Wrong. I enter a completely fictitious e-mail address and to my surprise the next screen comes up with my ten dollar coupon (nice, I think) and… all of my private information including my home address!
WHAT THE HELL? How did they get that? I’m extraordinarily cautious with my personal information and if I read this page correctly they have everything; possibly even my credit card info. I’m absolutely horrified – yeah the front page mentioned something about my personal details but it didn’t say anything that it was going to automatically harvest it when you enter a friggen’ e-mail address. If it did it must have been buried in some obscure legal jargon written in 6 point font. My knee jerk reaction was to close the window, as if I just got a virus or something.
So I make another purchase, use the coupon, half for the ten bucks off and half just to see if the thing is legit. The link is still there, but it leads me to a completely bogus 20 dollar off a rental car coupon site whose base URL doesn’t really point to anything related.

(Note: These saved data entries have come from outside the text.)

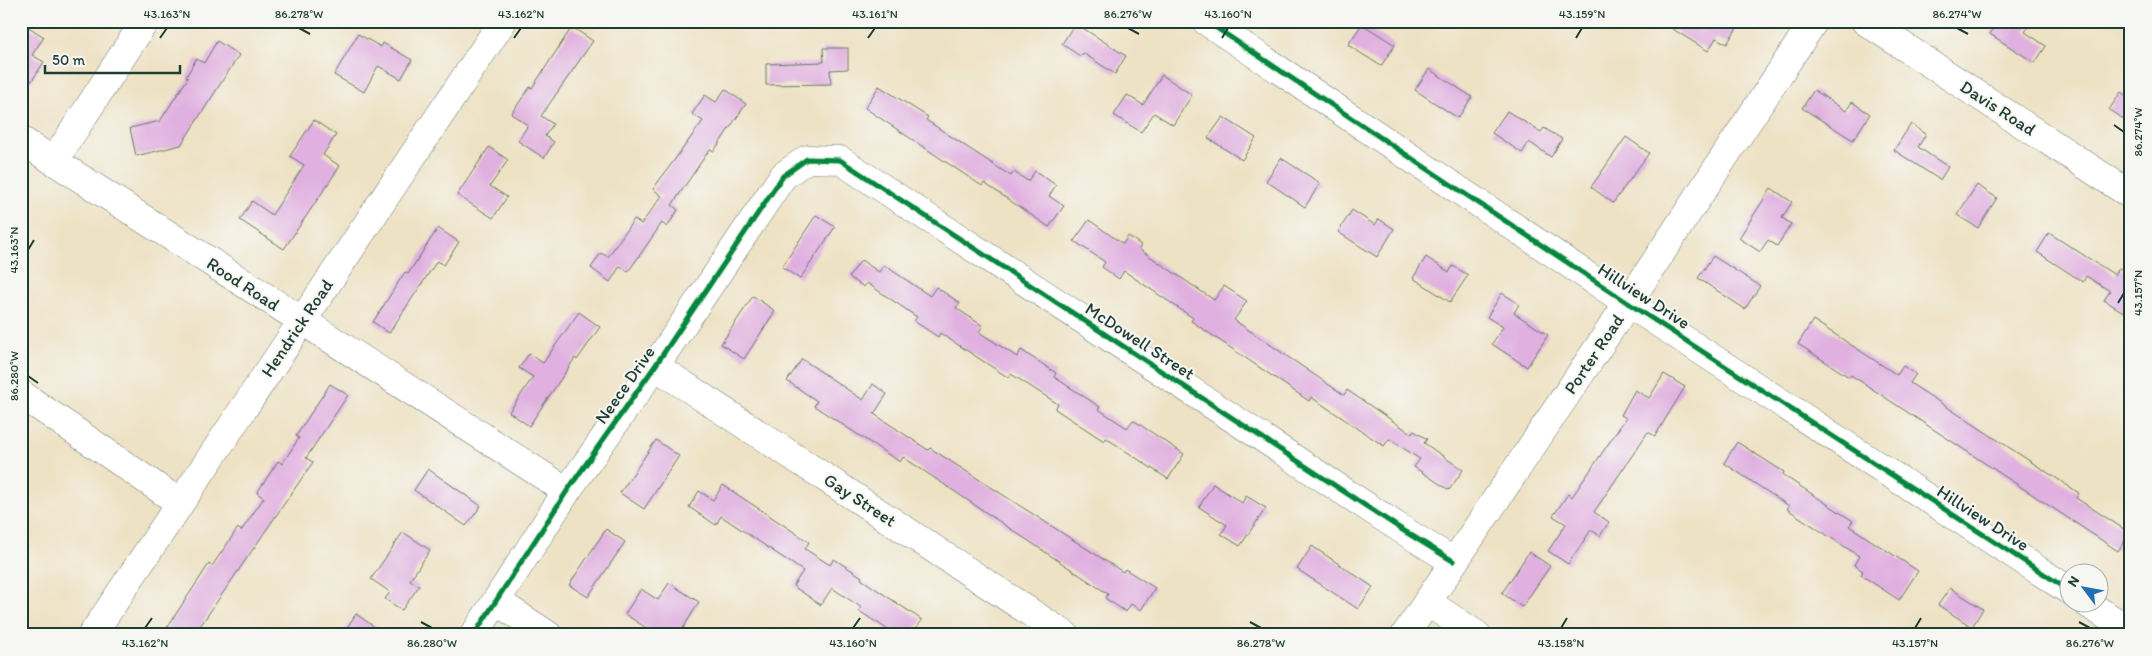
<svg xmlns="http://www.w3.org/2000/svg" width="2152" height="656" font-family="Itim,sans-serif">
  <rect width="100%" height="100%" fill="#f6f6f2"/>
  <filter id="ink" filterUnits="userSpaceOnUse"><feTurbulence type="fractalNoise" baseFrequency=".02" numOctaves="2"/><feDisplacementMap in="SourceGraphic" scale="10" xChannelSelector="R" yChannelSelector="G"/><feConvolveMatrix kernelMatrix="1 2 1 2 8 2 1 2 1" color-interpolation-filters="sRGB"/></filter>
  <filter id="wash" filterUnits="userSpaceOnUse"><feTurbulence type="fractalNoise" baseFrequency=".0096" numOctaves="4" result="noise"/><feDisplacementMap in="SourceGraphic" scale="20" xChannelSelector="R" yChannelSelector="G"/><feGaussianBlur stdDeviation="1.12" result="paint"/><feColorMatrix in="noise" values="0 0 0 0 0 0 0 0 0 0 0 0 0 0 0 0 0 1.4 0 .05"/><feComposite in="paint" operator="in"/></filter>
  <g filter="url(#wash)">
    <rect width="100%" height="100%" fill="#eee2c5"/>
    <g id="blocks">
      <path fill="#e0b0e0" d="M1660,21h71l7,5 -11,18 -11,-6 -8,13z
        M1998,21h21l9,6 -3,5 21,14 -11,17 -45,-29z
        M21,22l23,15 -12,18 12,7 -13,20 -10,-6z
        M1075,23l51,33 -11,18 -32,-21 -3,3 -18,-12z
        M1362,24l33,21 -14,21 -33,-21z
        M572,27l21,14 -52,75 12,8 -8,12 9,6 -10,16 -26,-17 10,-16 -17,-11 19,-27 2,1z
        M358,34l23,13 2,-4 29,17 -11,19 -23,-13 -14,26 -30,-17z
        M217,41l22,14 -58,90 -45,11 -6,-28 30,-7 28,-43 -2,-1 10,-18 8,4z
        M823,48h25v21l-18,1 1,14 -65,1v-21l58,-2z
        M1429,69l43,28 -14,21 -43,-28z
        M1162,75l30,20 -19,30 -19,-12 -13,19 -27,-17 13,-20 16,10z
        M879,86l49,31 -2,3 85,56 3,-4 14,9 7,-10 21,14 -7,11 15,10 -15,21 -65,-44 -2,3 -117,-78z
        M725,89l21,15 -32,47 -4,-2 -38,56 6,5 -11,17 -5,-4 -34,49 -8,-6 -10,16 -19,-14 10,-15 7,4 26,-38 7,5 21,-28 -9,-7 50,-68 -11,-7 13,-19 11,7z
        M1814,90l32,21 6,-9 18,12 -17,26 -51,-32z
        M2121,92l10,7v25l-22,-14z
        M1507,111l34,21 3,-4 18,11 -11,18 -22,-15 -7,11 -30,-20z
        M1223,117l33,21 -14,22 -34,-22z
        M314,120l22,15 -13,20 17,11 -56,83 -44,-29 12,-19 20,14 32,-50 -14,-9z
        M1911,124l15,10 -8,13 30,20 -8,13 -46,-30z
        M1626,137l23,16 -36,50 -22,-16z
        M489,147l19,13 -18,26 17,11 -14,21 -36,-23z
        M1281,158l39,25 -15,24 -39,-26z
        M1977,185l20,13 -19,30 -21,-13z
        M1771,188l21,14 -10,16 9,6 -14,22 -9,-6 -8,12 -21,-14z
        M1352,210l23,15 4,-6 15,10 -17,28 -39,-25z
        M816,215l19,12 -35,52 -18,-12z
        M1089,220l34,24 5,-8 13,9 -2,4 75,51 10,-14 23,15 -13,19 110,75 3,-5 65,44 2,-3 13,8 -3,4 39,27 -14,20 -35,-23 6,-8 -31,-20 -5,7 -73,-49 -2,4 -118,-80 2,-3 -69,-47 -5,8 -17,-12 3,-5 -31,-21z
        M438,228l21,14 -15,23 -7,-4 -48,72 -16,-11 32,-50 3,2z
        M2049,233l66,42 4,-7 12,7v26l-8,11 -19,-12 6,-9 -24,-15 -3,6 -46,-30z
        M1713,256l47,30 -15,23 -47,-31z
        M1426,257l23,15 4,-6 15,9 -18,27 -37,-24z
        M861,260l18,12 5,-7 46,31 6,-9 24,16 -4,5 27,18 -4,6 38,25 4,-7 35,23 -2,4 46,30 -2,2 29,19 6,-8 51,34 -16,25 -62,-41 -2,3 -49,-32 3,-5 -47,-30 -2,4 -69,-45 -2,4 -24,-16 3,-4 -50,-34 -3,4 -15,-10z
        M1502,293l17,11 -5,9 34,22 -21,32 -35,-23 11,-17 -16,-10z
        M753,296l22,15 -31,48 -23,-15z
        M579,312l21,15 -23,33 -2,-2 -46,68 -20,-14 24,-35 -14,-9 10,-14 14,9z
        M1813,320l84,55 6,-9 13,8 -6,9 169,110 -3,5 54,35 -12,18 -267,-176 -2,2 -51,-33z
        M802,359l61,41 10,-16 14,10 -13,20 54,36 2,-2 193,124 2,-3 30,19 -14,22 -10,-6 -5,8 -21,-14 3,-4 -205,-137 -3,5 -86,-56 3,-5 -30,-20z
        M1664,374l21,13 -30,49 -7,-4 -54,80 15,10 -9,14 -9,-6 -23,34 -20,-13 18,-27 -13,-8 15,-22 4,3 54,-79 -5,-3 14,-25 14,8z
        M330,384l18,11 -42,63 7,4 -119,173h-32l47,-71 3,2 26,-38 3,3 23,-33 -7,-5 21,-32 4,3 17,-26 -3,-2z
        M656,440l23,16 -35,53 -24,-16z
        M1737,442l47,30 -1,3 70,46 -4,5 69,45 -19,29 -38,-25 2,-4 -9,-6 5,-9 -72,-47 2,-3 -65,-43z
        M428,469l53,37 -15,20 -52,-36z
        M1213,484l29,19 4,-7 20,12 -26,38 -19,-12 6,-9 -28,-18z
        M723,485l86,57 -4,7 25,16 4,-6 28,18 -1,2 61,41 -10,15h-16l-37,-24 3,-3 -30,-20 -11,17 -28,-19 10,-15 -82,-55 -5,9 -27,-18 10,-16 14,9z
        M606,529l19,13 -37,55 -19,-12z
        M403,532l27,18 -20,30 9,6 -17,24 -17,-11 5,-7 -19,-13z
        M1312,546l61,41 -15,22 -61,-40z
        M1529,552l21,14 -28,41 -20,-14z
        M669,583l30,19 -20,33h-22l-32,-21 16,-25 17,11z
        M1950,588l33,21 -11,18 -34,-22z
        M356,614l30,21h-44z"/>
    </g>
  </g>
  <g filter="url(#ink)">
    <use href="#blocks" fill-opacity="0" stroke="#677767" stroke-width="1"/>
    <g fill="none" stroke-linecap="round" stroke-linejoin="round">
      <defs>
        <path id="minor" d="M1206,21l422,282 442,288
          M1865,21l266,174
          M21,140l546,351
          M54,161l91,-140
          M655,366l410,269
          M21,394l159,109
          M496,601l52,34
          M1427,602l50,33
          M2088,604l43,27
          M92,635l411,-614
          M474,635l93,-144 88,-125 128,-190 24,-17 33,1 561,369 52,32
          M1405,635l223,-332 186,-282"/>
      </defs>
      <use href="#minor" stroke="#677767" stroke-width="29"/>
      <use href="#minor" stroke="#fff" stroke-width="28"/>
      <defs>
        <path id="cycleway" d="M1206,21l422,282 442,288
          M474,635l93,-144 88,-125 128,-190 24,-17 33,1 561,369 52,32"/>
      </defs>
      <use href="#cycleway" stroke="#f6f6f2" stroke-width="8"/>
      <use href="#cycleway" stroke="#00873e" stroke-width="5"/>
    </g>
  </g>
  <path fill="none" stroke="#1f3d34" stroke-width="2" d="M299,28l11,6M1128,28l11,6M1957,28l11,6M160,38l7,-10M514,38l7,-10M868,38l7,-10M1222,38l6,-10M1576,38l6,-10M2114,125l10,7M28,250l6,-10M2118,303l6,-10M28,376l10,7M421,622l11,6M1250,622l11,6M2079,622l11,6M145,628l7,-10M853,628l7,-10M1561,628l6,-10M1915,628l6,-10"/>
  <g text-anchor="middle" stroke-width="4" stroke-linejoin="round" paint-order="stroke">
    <g font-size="18" fill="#1f3d34" stroke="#f6f6f2">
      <text transform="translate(1998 108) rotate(33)" y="6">Davis Road</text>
      <text transform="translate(243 284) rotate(33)" y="6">Rood Road</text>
      <text transform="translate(1644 296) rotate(33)" y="6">Hillview Drive</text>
      <text transform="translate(297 328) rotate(-56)" y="6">Hendrick Road</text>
      <text transform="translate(1140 341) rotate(33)" y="6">McDowell Street</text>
      <text transform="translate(1594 354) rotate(-56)" y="6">Porter Road</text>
      <text transform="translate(625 385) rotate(-55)" y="6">Neece Drive</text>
      <text transform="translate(860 500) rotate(33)" y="6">Gay Street</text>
      <text transform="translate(1983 518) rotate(33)" y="6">Hillview Drive</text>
    </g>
  </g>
  <rect width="2152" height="656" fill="none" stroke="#f6f6f2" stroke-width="55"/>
  <g transform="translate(2084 588) rotate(302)"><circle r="24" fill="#f6f6f2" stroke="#a0aca6"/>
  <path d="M0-4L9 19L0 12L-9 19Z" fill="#1f6fb2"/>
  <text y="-8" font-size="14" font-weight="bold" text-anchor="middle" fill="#1f3d34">N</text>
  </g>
  <path d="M45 65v8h135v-8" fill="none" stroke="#1f3d34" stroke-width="2.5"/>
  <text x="52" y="65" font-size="15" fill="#1f3d34" stroke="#f6f6f2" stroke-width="4" paint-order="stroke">50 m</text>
  <rect x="28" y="28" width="2096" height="600" fill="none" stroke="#1f3d34" stroke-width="2"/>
  <g font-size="12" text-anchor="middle" fill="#1f3d34">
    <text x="167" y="18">43.163°N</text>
    <text x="299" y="18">86.278°W</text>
    <text x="521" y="18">43.162°N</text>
    <text x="875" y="18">43.161°N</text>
    <text x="1128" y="18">86.276°W</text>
    <text x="1228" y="18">43.160°N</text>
    <text x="1582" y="18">43.159°N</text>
    <text x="1957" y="18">86.274°W</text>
    <text transform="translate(2138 132) rotate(-90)" y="4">86.274°W</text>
    <text transform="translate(14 250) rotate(-90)" y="4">43.163°N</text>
    <text transform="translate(2138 293) rotate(-90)" y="4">43.157°N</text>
    <text transform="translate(14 376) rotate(-90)" y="4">86.280°W</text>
    <text x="145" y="647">43.162°N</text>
    <text x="432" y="647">86.280°W</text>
    <text x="853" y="647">43.160°N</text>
    <text x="1261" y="647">86.278°W</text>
    <text x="1561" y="647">43.158°N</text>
    <text x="1915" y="647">43.157°N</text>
    <text x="2090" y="647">86.276°W</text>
  </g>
</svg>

I now can’t even go back to the original site and see what I’ve just been conned on.
So A) I’d like an explanation, preferably in something that isn’t full of lawyerese. Basically, why is Gamefly allowing vendors to do such dubious advertising on its site? Why is it passing personal info to these advertisers in what is quite obviously a terribly misleading digital signature contract (if that contract even exists)?
B) If at all possible (I’m assuming not) I’d like you to get all traces of me off that advertiser’s database[s]. They/You can have their/your dirty little 10 dollar coupon back.
C) I want a valid URL of this advertising company; something where I can reread that initial page in it’s original entirety.
That I have to author this to you on Christmas day is even more of an aggravation. A quick response would be greatly appreciated.